Normandy Park is a small City between Burien and Des Moines, with space for music located in a place called Marvista Park. Here is an account from my experience of the final concert of the series, which I think is a particular noteworthy event.

On Sundays in July and August at 5 p.m., people come with foldout chairs and find a location in the shade provided by the trees and listen to different bands. There is a Gazebo where most musicians set up, dedicated to the late Art Commissioner Zen McManigal who started and supported the Music in the Park series for 20+ years.

Each one of the bands this season were fantastic, offering their variety and style to the lineup. However, this year Normandy Park did something different for the last show which was Sunday, Aug. 27. This Finale was a concert, but with something extra, something more than a performance. This event was about participation, improvisation, and the artistic capacity we all share.

Thie Finale featured two bands and an art performance group called Botanical Alchemists. Rather than the usual 5 p.m. start time, this event started two hours earlier at 3 p.m. They brought an abundance of flowers from flower shops, river rocks, and their colorful magic from Spokane.

You can also see more work by the Botanical Alchemists here on their Instagram here:

Rocks were laid out to form a heart with mountains, a river, and a Sun. I was a volunteer for the pre-set up, so I had the privilege of setting the stones for the foundation. Buckets of flowers were organized by color and style, and little containers were prepared for people to find their own materials. The first part of this unique art experience was to find a couple of sticks, feathers, rocks, or anything within Marvista Park. Then everyone would create and decorate their own little art piece, expressing shapes or designs they wanted. Then after the solo creation, we would all come together and place colors and pieces in the larger design.

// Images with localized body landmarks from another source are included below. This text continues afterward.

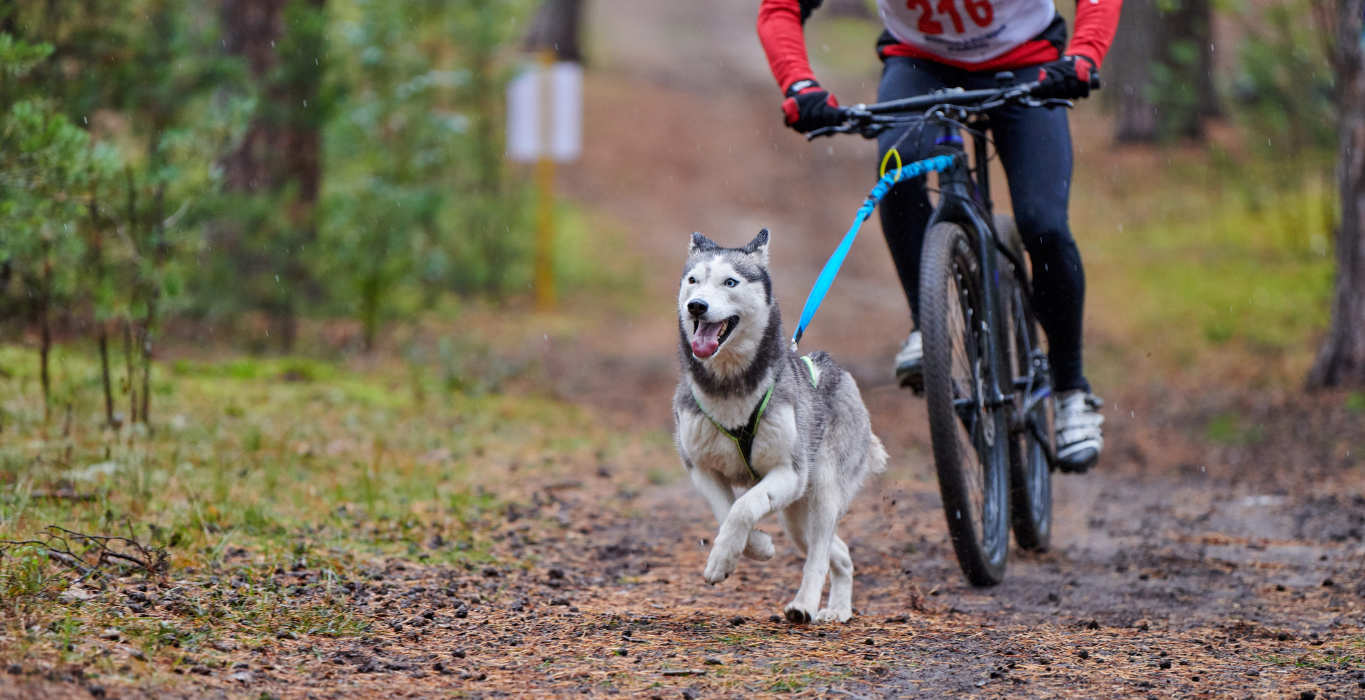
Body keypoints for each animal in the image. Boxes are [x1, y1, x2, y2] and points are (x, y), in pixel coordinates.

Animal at [671, 227, 884, 622]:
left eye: (730, 281)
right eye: (693, 281)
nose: (697, 306)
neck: (729, 388)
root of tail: (838, 369)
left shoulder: (790, 471)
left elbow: (742, 507)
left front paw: (725, 557)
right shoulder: (701, 468)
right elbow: (726, 511)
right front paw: (755, 547)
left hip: (823, 490)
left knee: (819, 553)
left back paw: (805, 605)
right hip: (795, 518)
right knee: (840, 552)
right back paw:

The set up took a couple of hours, and at 3 p.m. the Botanical Alchemists placed a path of petals in the park leading to a dedicated place by the community pea patch. Also, at 3 p.m. the first musician was set up and ready to perform.  Some of the designs created were lizards, mermaids, mountains made of bark, a chicken made of pinecones, and designs of carefully placed intentions. Then at 4 p.m., while Marina shared more of her music, the group design outlined in stones was placed, and petals filled shapes of the river, mountains, and sunbeams, forming a heart.

Marina Albero

The artist was Marina Albero playing a hammered dulcimer with a guitar companion. Marina is self-taught on the hammered dulcimer, and played the most exquisite set of improvised songs. Her style seemed to be heavily influenced by Spanish guitar and jazz. Typically, she plays piano, but today she provided a special treat. While children and families were improvising their art pieces with flowers, Marina’s music filled the air with an enchanting mood. Marina ended her set with a song containing the message “Music is Love”, which seemed to be the vibe of the hour.

You can visit the Normandy Park Art Commission Facebook page for more pictures of Marina’s performances and the creations of the participants of the event.

Marina Albero’s Facebook:

At 4:30 p.m. there was a break, and everyone toured the grass, which was shadowed by the trees. I walked around and took pictures, and made a small piece of artwork myself. I used some painted rocks and flower petals to make a radial design. Besides Zen’s memorial at the park, there is also a memorial bench for pets who have crossed over the Rainbow bridge. Behind the bench there were cable wires with pet tags of furry friends.

The next musician prepared their set, and people took a refreshing moment to enjoy ice cream from Ice Cream Express, and free coffee and water provided by FONP (Friends of Normandy Park).

Then Eric Ode took the stage at 5 p.m. Eric is an author, poet, singer and song writer, and his songs included the participation of children in the audience. He sang about possums, sharks, and the daily routines of a rooster as children jumped, sang, and had a great time.

Eric Ode

One child who participated in the flower art and sang songs said:

This is the best day ever!

These opinions come from the years Raymond Street has served as a Normandy Park Art Commissioner, a grant writer and artist for the Mural Masters Graffiti festival, a previous Burien Art Walk organizer, a painter, a volunteer and fiction writer in the Burien, Normandy Park and Des Moines area. There are many more ideas and experiences around Art, and this is not meant to be any sort of authority on the multiple meanings of Art or anyone else’s experiences.